--- Dataset ---

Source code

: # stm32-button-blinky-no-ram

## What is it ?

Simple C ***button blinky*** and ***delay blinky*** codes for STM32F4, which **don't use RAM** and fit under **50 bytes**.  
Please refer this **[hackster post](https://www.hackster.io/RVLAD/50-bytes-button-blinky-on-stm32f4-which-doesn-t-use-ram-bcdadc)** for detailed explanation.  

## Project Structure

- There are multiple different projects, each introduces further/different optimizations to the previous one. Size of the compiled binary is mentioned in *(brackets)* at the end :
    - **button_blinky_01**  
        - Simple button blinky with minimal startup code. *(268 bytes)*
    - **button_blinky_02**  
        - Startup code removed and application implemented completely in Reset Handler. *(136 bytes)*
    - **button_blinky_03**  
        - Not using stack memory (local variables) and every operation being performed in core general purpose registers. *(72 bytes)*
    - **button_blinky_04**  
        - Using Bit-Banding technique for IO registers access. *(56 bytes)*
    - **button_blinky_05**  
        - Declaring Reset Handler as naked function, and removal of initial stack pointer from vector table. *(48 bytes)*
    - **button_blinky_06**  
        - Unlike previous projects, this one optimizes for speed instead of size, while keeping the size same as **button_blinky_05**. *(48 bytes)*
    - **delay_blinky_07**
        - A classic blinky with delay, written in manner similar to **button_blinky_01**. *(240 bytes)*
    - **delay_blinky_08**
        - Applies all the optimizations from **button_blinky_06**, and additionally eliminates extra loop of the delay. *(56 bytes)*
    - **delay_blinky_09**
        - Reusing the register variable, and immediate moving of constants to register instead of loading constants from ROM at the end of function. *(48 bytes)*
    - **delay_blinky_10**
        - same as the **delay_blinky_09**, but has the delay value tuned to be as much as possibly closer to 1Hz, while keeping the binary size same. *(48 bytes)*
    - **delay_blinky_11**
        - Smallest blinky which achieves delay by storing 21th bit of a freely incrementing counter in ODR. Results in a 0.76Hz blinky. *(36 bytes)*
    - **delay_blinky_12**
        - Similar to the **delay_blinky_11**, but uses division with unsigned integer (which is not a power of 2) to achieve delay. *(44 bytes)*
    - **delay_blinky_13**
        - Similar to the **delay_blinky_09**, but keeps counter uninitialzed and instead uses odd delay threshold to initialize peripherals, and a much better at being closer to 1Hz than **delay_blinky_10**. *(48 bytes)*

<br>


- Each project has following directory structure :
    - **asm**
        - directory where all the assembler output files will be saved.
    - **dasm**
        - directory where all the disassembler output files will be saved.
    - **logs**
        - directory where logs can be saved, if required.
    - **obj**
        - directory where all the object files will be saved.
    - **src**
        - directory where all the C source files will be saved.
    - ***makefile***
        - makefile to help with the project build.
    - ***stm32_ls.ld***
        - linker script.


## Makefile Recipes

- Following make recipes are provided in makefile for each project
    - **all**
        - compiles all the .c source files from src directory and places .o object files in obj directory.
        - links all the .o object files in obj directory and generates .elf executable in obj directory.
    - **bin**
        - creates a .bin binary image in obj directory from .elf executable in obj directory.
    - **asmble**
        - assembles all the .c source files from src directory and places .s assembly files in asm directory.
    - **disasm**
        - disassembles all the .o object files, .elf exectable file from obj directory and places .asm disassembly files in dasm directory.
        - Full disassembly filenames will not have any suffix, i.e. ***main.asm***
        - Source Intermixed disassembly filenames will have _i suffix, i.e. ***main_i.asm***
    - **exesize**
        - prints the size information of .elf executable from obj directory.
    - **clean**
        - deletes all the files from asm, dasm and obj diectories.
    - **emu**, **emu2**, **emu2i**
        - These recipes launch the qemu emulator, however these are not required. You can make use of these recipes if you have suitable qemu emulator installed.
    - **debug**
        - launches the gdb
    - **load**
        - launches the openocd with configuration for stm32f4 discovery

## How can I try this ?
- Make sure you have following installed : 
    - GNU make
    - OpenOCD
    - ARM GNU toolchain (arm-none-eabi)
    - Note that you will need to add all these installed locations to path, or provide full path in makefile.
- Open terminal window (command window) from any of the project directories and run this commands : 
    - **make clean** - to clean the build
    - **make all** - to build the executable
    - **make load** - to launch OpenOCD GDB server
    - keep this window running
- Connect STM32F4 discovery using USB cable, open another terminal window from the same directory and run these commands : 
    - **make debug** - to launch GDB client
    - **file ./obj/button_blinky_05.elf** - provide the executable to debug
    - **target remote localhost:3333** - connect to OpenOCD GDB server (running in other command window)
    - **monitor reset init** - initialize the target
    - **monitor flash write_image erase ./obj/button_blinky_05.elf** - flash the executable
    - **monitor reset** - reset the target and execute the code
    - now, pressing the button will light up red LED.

---

_Problem to work on_
The expected output is the exact run of lines from the line with "- **asmble**" through the last line of the material above.

_Response for this exercise_
    - **asmble**
        - assembles all the .c source files from src directory and places .s assembly files in asm directory.
    - **disasm**
        - disassembles all the .o object files, .elf exectable file from obj directory and places .asm disassembly files in dasm directory.
        - Full disassembly filenames will not have any suffix, i.e. ***main.asm***
        - Source Intermixed disassembly filenames will have _i suffix, i.e. ***main_i.asm***
    - **exesize**
        - prints the size information of .elf executable from obj directory.
    - **clean**
        - deletes all the files from asm, dasm and obj diectories.
    - **emu**, **emu2**, **emu2i**
        - These recipes launch the qemu emulator, however these are not required. You can make use of these recipes if you have suitable qemu emulator installed.
    - **debug**
        - launches the gdb
    - **load**
        - launches the openocd with configuration for stm32f4 discovery

## How can I try this ?
- Make sure you have following installed : 
    - GNU make
    - OpenOCD
    - ARM GNU toolchain (arm-none-eabi)
    - Note that you will need to add all these installed locations to path, or provide full path in makefile.
- Open terminal window (command window) from any of the project directories and run this commands : 
    - **make clean** - to clean the build
    - **make all** - to build the executable
    - **make load** - to launch OpenOCD GDB server
    - keep this window running
- Connect STM32F4 discovery using USB cable, open another terminal window from the same directory and run these commands : 
    - **make debug** - to launch GDB client
    - **file ./obj/button_blinky_05.elf** - provide the executable to debug
    - **target remote localhost:3333** - connect to OpenOCD GDB server (running in other command window)
    - **monitor reset init** - initialize the target
    - **monitor flash write_image erase ./obj/button_blinky_05.elf** - flash the executable
    - **monitor reset** - reset the target and execute the code
    - now, pressing the button will light up red LED.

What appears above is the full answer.